▶ TEXTO DO EXERCÍCIO
Triagem Neonatal para Anemia Falciforme
e outras Hemoglobinopatias
A triagem neonatal para anemia falciforme e outras hemoglobinopatias constitui uma das mais importantes estratégias de saúde pública voltadas à detecção precoce de alterações genéticas que comprometem a estrutura e a função da hemoglobina. Realizada a partir de amostra de sangue coletada do calcanhar do recém-nascido, geralmente entre o terceiro e o quinto dia de vida, essa triagem integra o Programa Nacional de Triagem Neonatal (PNTN) e tem como objetivo identificar, logo após o nascimento, indivíduos portadores de doenças como anemia falciforme, talassemias, HbC, HbD e outras variantes estruturais que podem causar manifestações clínicas graves.
A anemia falciforme, a principal condição rastreada, é causada por uma mutação no gene da β-globina que resulta na formação da hemoglobina S (HbS). Em situações de desoxigenação, essas hemoglobinas polimerizam-se, levando os eritrócitos a assumir formato de foice, com consequente hemólise, vaso-oclusão e inflamação sistêmica. O diagnóstico precoce é essencial para reduzir complicações, pois permite iniciar intervenções como profilaxia antibiótica, imunização ampliada, orientação familiar e acompanhamento especializado. A triagem possibilita também identificar recém-nascidos heterozigotos, portadores do traço falciforme, permitindo aconselhamento genético aos responsáveis.

▶ MATERIAL DE ESTUDO
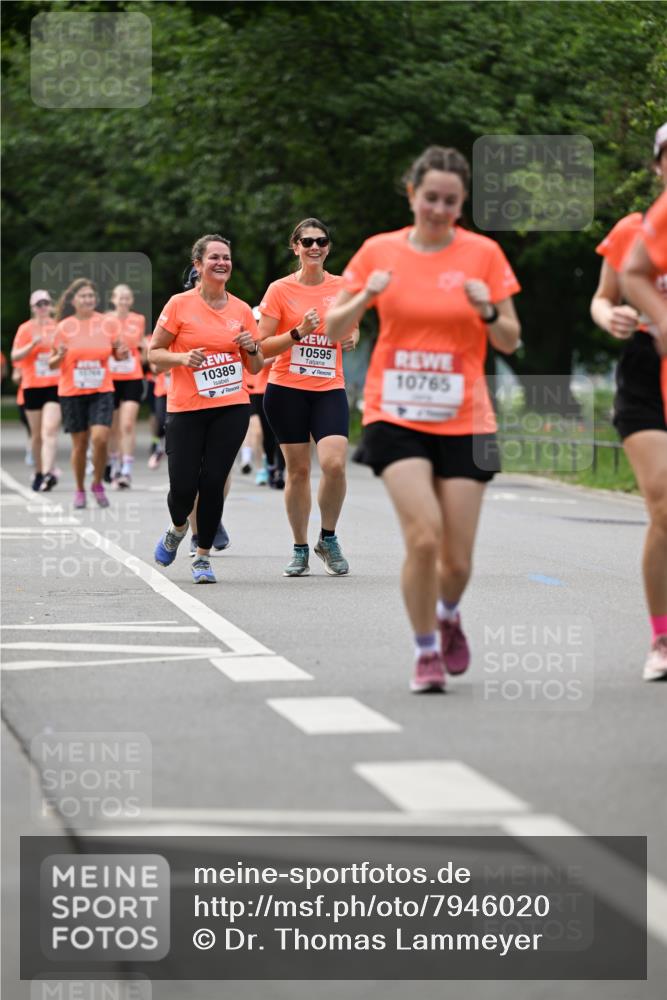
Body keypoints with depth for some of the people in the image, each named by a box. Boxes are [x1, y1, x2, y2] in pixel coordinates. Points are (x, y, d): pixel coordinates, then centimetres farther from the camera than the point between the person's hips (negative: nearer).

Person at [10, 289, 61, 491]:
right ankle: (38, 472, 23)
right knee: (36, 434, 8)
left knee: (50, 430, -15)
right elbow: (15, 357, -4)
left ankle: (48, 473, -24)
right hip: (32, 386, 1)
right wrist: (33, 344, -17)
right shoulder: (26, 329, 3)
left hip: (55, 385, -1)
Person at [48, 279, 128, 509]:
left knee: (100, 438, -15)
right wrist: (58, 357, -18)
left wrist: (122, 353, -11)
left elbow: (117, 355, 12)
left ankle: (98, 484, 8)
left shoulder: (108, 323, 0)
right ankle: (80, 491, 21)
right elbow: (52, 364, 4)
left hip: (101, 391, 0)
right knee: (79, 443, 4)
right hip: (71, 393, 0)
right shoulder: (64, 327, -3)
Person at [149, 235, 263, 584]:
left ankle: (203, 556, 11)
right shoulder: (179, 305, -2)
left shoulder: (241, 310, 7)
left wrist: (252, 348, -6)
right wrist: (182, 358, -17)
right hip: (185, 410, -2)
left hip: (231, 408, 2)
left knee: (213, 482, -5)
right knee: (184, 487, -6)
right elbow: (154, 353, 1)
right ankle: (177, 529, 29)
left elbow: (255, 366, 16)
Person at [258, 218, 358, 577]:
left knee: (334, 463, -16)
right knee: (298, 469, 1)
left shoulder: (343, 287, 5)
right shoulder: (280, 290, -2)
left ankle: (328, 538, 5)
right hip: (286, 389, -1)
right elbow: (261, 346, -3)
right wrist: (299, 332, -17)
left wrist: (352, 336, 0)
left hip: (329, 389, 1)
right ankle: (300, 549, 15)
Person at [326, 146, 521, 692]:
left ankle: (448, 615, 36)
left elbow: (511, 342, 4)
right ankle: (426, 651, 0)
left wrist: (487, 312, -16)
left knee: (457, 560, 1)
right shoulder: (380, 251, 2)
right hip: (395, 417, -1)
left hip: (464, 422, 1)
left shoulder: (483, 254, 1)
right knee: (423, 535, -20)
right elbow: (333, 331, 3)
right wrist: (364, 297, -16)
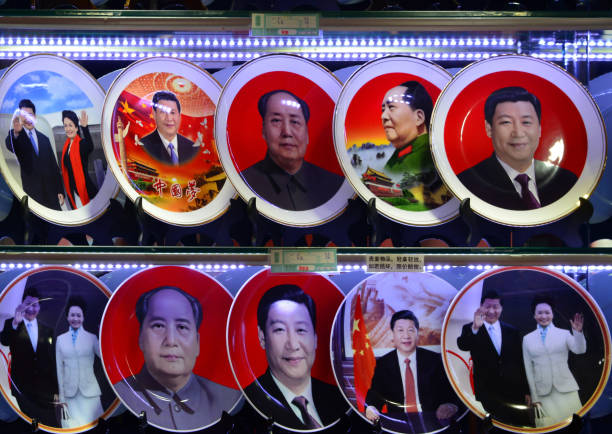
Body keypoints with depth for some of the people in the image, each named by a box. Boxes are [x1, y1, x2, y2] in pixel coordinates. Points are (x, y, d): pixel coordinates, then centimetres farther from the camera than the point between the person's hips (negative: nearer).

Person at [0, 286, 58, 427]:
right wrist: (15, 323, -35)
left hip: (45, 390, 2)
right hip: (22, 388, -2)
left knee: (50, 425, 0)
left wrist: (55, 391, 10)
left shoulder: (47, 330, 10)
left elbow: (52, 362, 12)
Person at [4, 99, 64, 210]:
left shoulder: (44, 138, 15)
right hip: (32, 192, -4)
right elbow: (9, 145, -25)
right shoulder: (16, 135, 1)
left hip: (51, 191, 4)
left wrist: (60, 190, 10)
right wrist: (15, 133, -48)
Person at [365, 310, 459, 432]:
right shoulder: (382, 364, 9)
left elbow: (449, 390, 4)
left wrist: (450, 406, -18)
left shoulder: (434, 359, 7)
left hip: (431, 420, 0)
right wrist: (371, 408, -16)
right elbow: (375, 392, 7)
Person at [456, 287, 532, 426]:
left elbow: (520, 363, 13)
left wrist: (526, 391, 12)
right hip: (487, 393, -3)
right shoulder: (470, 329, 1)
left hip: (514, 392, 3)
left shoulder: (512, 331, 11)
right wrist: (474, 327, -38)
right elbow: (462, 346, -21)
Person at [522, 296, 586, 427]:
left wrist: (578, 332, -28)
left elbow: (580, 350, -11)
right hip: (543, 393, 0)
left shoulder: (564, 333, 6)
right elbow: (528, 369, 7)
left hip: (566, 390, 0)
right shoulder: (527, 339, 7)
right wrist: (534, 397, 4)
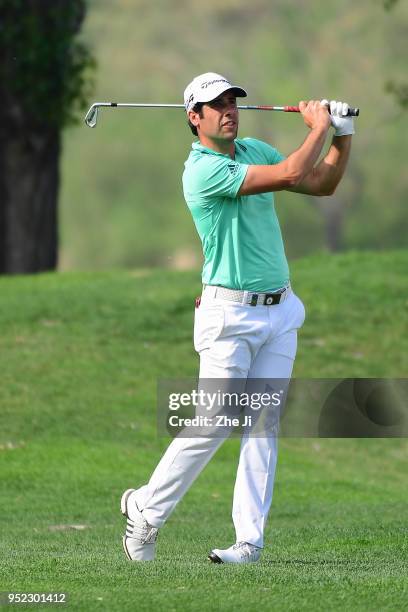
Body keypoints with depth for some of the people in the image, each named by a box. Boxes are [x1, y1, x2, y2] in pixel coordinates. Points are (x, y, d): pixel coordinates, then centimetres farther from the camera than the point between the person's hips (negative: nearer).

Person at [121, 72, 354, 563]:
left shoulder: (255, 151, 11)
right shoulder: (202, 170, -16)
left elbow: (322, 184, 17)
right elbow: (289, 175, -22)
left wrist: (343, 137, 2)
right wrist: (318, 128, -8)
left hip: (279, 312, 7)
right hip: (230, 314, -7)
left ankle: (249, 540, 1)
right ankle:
--
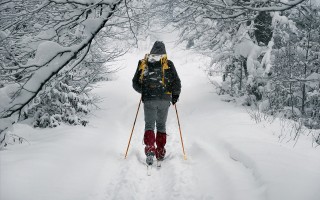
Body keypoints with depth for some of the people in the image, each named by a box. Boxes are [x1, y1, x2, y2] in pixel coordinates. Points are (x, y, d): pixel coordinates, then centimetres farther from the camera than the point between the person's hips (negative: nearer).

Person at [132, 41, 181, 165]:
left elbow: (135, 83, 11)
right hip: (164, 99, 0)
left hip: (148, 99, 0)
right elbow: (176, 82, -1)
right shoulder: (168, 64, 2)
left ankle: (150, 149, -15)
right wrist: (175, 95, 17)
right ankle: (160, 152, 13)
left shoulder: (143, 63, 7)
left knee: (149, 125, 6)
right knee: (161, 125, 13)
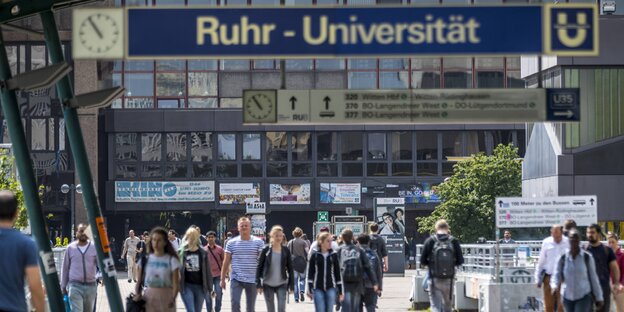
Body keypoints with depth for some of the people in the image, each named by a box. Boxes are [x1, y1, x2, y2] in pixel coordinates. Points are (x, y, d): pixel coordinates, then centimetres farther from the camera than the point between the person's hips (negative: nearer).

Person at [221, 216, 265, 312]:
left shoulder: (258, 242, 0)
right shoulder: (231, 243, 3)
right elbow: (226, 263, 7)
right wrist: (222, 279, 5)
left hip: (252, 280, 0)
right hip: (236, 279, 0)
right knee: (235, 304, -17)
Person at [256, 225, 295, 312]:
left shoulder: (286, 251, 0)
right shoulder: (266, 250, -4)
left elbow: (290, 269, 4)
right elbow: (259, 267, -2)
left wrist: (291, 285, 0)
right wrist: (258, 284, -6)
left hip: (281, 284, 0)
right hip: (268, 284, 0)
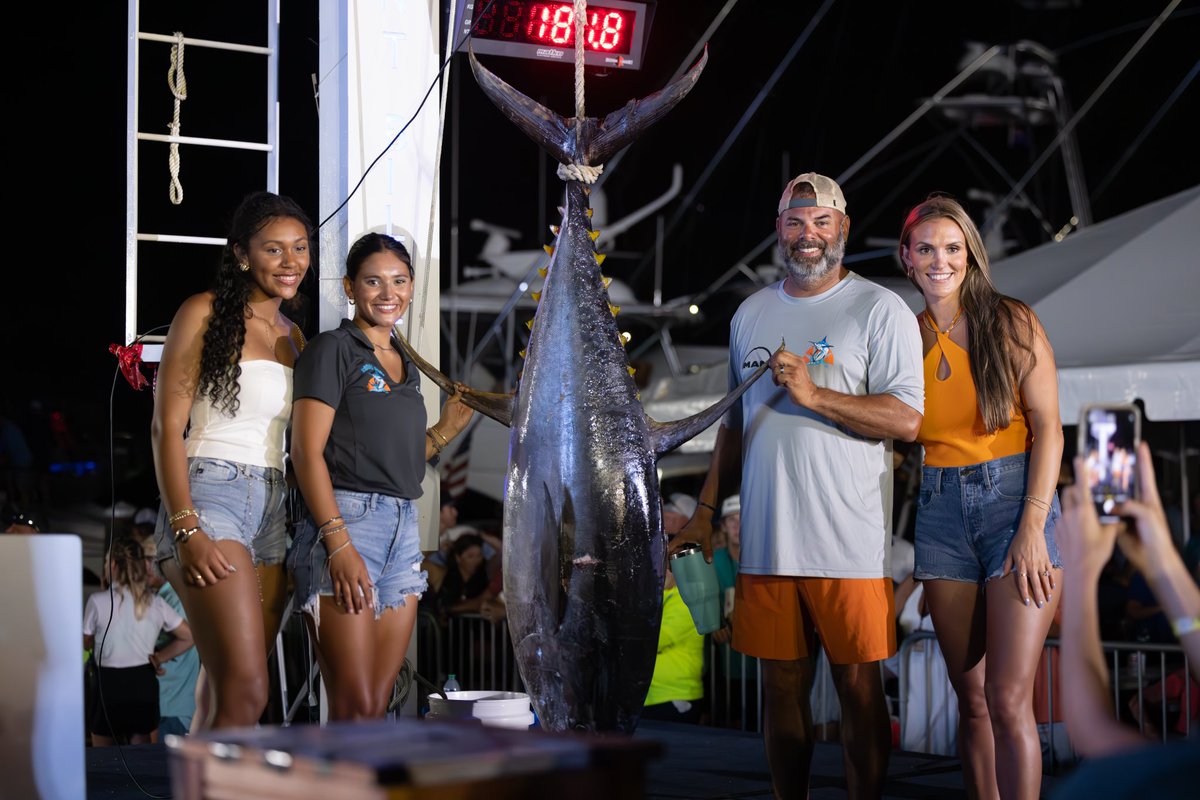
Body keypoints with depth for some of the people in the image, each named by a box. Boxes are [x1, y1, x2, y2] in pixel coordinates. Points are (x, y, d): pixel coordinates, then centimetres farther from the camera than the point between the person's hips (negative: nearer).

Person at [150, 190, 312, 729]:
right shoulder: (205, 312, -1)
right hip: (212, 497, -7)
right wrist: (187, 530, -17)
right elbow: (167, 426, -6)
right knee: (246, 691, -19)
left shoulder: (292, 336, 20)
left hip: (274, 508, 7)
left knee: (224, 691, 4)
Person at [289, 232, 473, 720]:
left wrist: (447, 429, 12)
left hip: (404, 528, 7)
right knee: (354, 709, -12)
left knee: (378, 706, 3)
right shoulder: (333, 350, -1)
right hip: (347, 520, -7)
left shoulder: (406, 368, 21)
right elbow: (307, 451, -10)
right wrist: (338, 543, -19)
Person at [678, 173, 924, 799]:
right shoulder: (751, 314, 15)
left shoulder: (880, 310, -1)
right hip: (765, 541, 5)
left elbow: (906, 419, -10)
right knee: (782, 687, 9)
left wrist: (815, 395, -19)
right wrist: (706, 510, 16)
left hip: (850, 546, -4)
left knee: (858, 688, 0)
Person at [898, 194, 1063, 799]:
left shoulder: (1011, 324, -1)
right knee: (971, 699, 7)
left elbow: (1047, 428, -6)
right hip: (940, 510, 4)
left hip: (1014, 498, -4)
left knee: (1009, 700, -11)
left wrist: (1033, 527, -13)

▶ TAREFAS OBRIGATÓRIAS
1. Liste todas as intervenções que, segundo o texto sobre triagem neonatal, o diagnóstico precoce permite iniciar.
2. Escreva a continuação do texto sobre triagem neonatal para anemia falciforme, a partir da última frase apresentada.

▶ RESPOSTAS POR TAREFA
1. profilaxia antibiótica; imunização ampliada; orientação familiar; acompanhamento especializado

2.
O método mais utilizado na triagem é a eletroforese de hemoglobinas ou técnicas equivalentes, como HPLC (cromatografia líquida de alta eficiência) e focalização isoelétrica, que se destacam pela precisão e capacidade de diferenciar múltiplas variantes. A identificação de padrões anormais, como presença predominante de HbS ou combinações como HbSC e HbS/β-talassemia, permite classificação adequada do recém-nascido e direcionamento imediato para o serviço especializado de referência.
A triagem neonatal para hemoglobinopatias não só viabiliza diagnóstico e intervenção precoce, mas também possui impacto social significativo, visto que essas condições são mais prevalentes em populações com ancestralidade africana, mediterrânea e do Oriente Médio. Ao universalizar o acesso ao teste, o sistema de saúde contribui para a equidade e para a redução da mortalidade infantil associada às crises vaso-oclusivas, infecções e complicações hematológicas.
Além disso, o resultado da triagem serve como ponto de partida para um acompanhamento longitudinal, permitindo que o recém-nascido tenha acesso a serviços multidisciplinares e a tratamentos oportunos. A educação dos pais e cuidadores também integra esse processo, garantindo que reconheçam sinais de alerta e adotem medidas preventivas.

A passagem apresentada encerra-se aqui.